Demystifying Regular Expression Matching

Brief

In this article, I would like to share an overview of a hard-level task solution published in “Leet code” related to regular expression matching. This task implementation shows the most essential parts of regular expression matching.

Task statement

Statements of the task are:

input is lowercase string of english alphabet

string size limited to 40 symbols

any english alphabet symbol in regex have to have match at tested string

symbol ‘.’ expects that it can match any symbol

combination of english alphabet symbols with ‘*’ right after expects that any number of base symbols should occur ( even 0 symbols ) will match

combination ‘.*’ expect any number of any symbols can match

Samples:

isMatch(/*regex*/ “a”, /*string*/ “a”) is true

isMatch(/*regex*/ “a”, /*string*/ “b”) is false

isMatch(/*regex*/ “a”, /*string*/ “”) is false

isMatch(/*regex*/ “a*”, /*string*/ “”) is true

isMatch(/*regex*/ “a*”, /*string*/ “a”) is true

isMatch(/*regex*/ “a*”, /*string*/ “b”) is false

isMatch(/*regex*/ “.”, /*string*/ “”) is false

isMatch(/*regex*/ “.”, /*string*/ “a”) is true

isMatch(/*regex*/ “.”, /*string*/ “b”) is true

isMatch(/*regex*/ “.*”, /*string*/ “badasddsazxc”) is true

Next, we will look at the approaches to the solution: what are the most significant parts of the task to consider?

Precise task overview:

The number of string-to-regular expression matching combinations we can do is huge. Attempting to combine them all and test the match at each of the incoming strings makes the task hard at first glance.

Simplest regular expressions matching

The only way to find the solution is to limit the number of parameters we have. Let’s consider this task with the most primitive subset of regular expressions. Just the simplest regular expression classes will be considered first.

• Only one specific symbol should match for “specific symbol matching”. Implementation of the algorithm is a comparison of the symbols.

• Only one symbol should match for “any symbol matching”. Implementation of the algorithm is just counting the number of symbols in the string.

About this task: Continue the article on regular expression matching from the point where it stops.

The data:
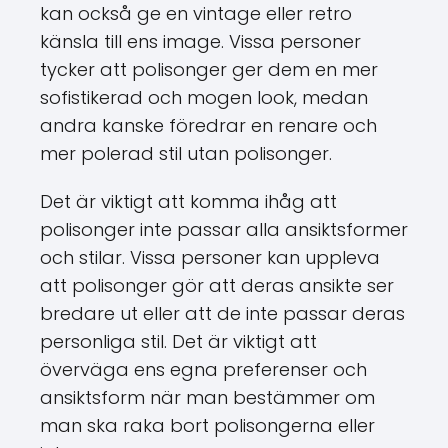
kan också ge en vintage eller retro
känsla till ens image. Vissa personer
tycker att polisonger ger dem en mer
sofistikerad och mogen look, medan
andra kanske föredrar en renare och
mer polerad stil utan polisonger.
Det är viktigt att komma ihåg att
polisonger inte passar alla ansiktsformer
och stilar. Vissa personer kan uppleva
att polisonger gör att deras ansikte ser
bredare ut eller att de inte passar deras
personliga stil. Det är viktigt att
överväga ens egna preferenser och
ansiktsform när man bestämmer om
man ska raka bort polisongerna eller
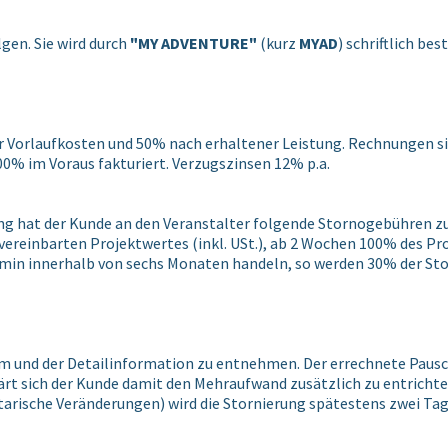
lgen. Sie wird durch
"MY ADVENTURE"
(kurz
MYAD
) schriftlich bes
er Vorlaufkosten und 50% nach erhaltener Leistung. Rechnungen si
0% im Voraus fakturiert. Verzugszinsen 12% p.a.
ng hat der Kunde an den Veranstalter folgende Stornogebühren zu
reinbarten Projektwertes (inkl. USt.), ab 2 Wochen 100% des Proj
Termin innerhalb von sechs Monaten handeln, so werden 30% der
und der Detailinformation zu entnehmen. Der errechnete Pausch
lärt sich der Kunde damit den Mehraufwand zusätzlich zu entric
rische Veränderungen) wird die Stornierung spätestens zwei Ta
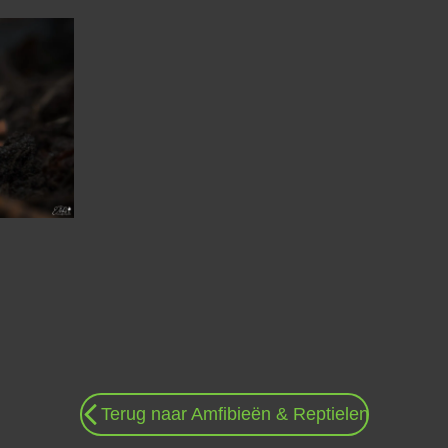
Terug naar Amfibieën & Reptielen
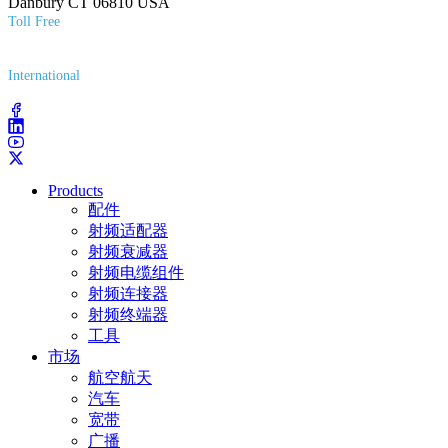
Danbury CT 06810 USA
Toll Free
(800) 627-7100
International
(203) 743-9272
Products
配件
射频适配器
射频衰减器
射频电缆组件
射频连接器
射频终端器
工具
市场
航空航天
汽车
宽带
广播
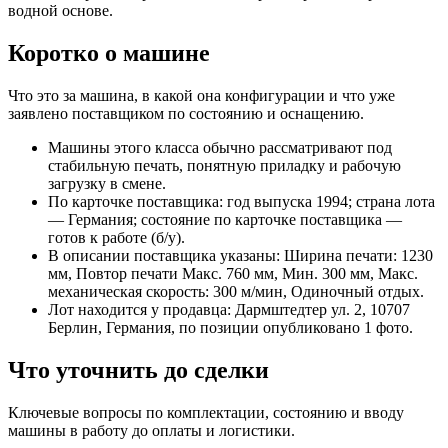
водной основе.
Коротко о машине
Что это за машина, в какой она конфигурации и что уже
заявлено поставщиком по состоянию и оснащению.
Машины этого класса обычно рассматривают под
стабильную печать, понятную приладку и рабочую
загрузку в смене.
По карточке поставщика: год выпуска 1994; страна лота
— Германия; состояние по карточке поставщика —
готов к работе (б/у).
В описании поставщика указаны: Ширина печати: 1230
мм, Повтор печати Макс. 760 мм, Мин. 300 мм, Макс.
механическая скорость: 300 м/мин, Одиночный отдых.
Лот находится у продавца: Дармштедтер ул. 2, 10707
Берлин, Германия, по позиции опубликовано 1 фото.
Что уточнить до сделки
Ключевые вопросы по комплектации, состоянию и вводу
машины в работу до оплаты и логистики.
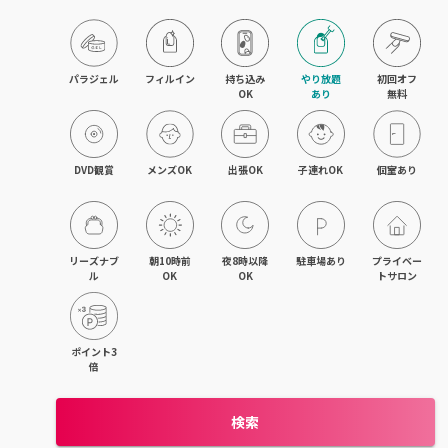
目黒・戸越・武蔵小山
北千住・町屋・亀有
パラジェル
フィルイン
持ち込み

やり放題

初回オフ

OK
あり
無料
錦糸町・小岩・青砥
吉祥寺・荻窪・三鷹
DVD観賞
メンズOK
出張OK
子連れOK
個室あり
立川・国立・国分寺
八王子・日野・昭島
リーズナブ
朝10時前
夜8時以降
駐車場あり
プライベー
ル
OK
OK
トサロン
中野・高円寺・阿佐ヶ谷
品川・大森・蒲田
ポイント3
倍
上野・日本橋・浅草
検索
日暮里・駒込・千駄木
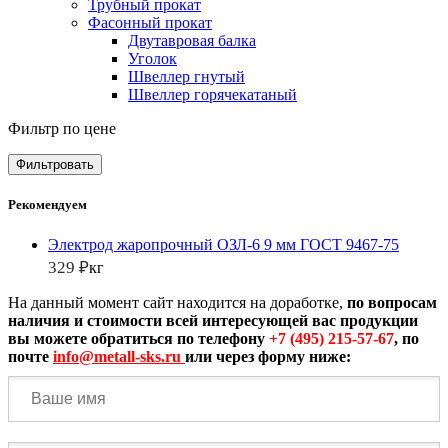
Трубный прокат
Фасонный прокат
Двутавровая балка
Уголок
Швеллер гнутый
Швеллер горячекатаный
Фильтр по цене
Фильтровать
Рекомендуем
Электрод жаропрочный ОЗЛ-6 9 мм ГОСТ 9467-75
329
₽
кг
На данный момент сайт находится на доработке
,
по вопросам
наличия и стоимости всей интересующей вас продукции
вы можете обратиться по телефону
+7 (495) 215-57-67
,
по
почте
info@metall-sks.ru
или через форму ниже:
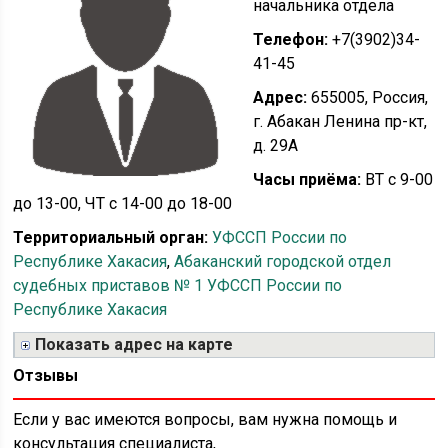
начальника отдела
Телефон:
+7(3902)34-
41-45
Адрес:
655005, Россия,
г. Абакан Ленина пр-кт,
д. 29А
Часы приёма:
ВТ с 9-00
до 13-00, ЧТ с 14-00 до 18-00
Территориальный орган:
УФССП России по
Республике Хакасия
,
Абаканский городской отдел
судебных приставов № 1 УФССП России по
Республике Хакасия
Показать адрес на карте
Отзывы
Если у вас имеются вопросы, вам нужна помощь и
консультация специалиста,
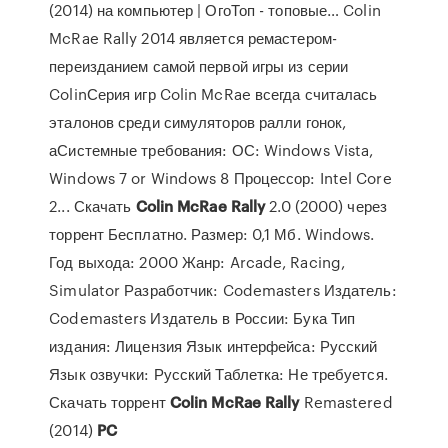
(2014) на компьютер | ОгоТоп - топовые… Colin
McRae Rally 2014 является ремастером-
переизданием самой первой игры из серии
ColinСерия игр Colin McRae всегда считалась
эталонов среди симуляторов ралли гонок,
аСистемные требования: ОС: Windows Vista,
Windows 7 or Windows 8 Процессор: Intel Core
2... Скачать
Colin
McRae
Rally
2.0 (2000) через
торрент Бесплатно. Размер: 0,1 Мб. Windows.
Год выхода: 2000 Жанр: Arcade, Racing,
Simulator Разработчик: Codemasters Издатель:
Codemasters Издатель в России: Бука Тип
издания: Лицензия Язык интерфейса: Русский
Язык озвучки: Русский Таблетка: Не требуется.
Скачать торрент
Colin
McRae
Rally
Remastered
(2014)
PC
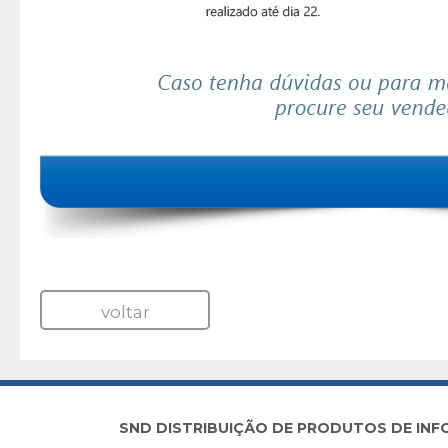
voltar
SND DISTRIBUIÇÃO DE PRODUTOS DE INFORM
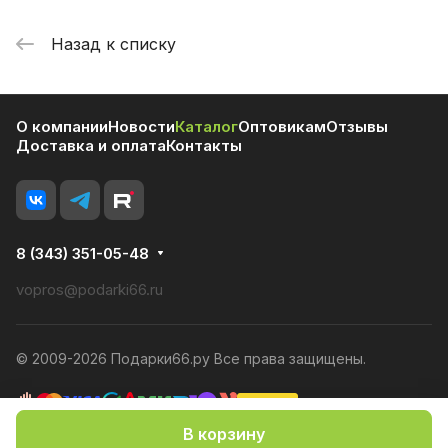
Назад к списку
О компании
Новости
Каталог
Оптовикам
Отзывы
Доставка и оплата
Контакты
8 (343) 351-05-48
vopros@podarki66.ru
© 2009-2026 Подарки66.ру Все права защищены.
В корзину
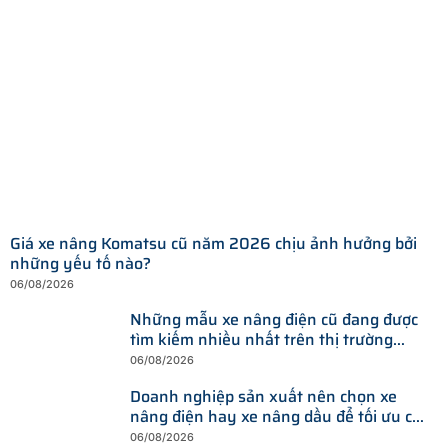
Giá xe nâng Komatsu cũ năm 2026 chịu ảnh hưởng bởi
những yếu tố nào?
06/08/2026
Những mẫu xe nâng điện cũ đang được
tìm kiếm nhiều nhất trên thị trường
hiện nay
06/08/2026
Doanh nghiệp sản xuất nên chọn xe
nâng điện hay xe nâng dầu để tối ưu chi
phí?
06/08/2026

==

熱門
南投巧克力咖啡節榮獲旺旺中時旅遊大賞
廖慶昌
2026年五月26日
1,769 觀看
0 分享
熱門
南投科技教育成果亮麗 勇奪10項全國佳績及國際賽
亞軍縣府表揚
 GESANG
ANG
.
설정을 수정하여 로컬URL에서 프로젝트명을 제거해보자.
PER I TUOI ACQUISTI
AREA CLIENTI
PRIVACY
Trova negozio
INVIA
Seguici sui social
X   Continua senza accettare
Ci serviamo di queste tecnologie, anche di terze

Answer to this problem:
• All symbols should be equal to the first symbol in the regular expression to match for “any count specific symbol matching”. Implementation is cycled over the string to find that all symbols match the first symbol in the regular expression.

• For “any count any symbols” matching all of the strings will be accepted.

  
  

Now we have ensured that step one of the task solution can be implemented.

Two parts complex regular expressions

The next step is to find a solution for the combination of any 2 possible regular expressions together to find the matching of the string. We can consider all of the combinations of simplest patterns at complex expression, but instead, let’s combine them smartly:

• Let’s consider each of the simplest regular expressions as placeholders of the symbols intervals at string
• these intervals must be continuous
• these intervals cover all of the string data

This way we can expect that only 4 combinations of string intervals matching of simplest regular expression exist:

• no matching at both placeholders

• matching in the first placeholder only

• matching at the second placeholder only

• matching at both placeholders

  
  

In the last scenario string matches to regex. In all other scenarios, we can expect that dividing the string into intervals for placeholders can be changed. It means that we can move symbols from one interval to another and vice versa to reach the matching (if possible).

It is possible to make this set of moves of placeholder borders canonical and correct to find the match if it exists.

Initialization of solution

Let’s consider that all of the placeholders have some capacity to match the intervals. For “one symbol regular expression” the placeholder will have a capacity equal to 1. For ”any count symbols placeholders” capacity is unlimited.

It means that it is fair to divide the string into intervals by capacity in the initial stage of the matching algorithm. Let’s put all of the symbols of the tested string to placeholders according to placeholders capacity from left to right.

As we can see in the picture, the first interval has unlimited capacity. That is why it contains all of the symbols on the initialization of the algorithm.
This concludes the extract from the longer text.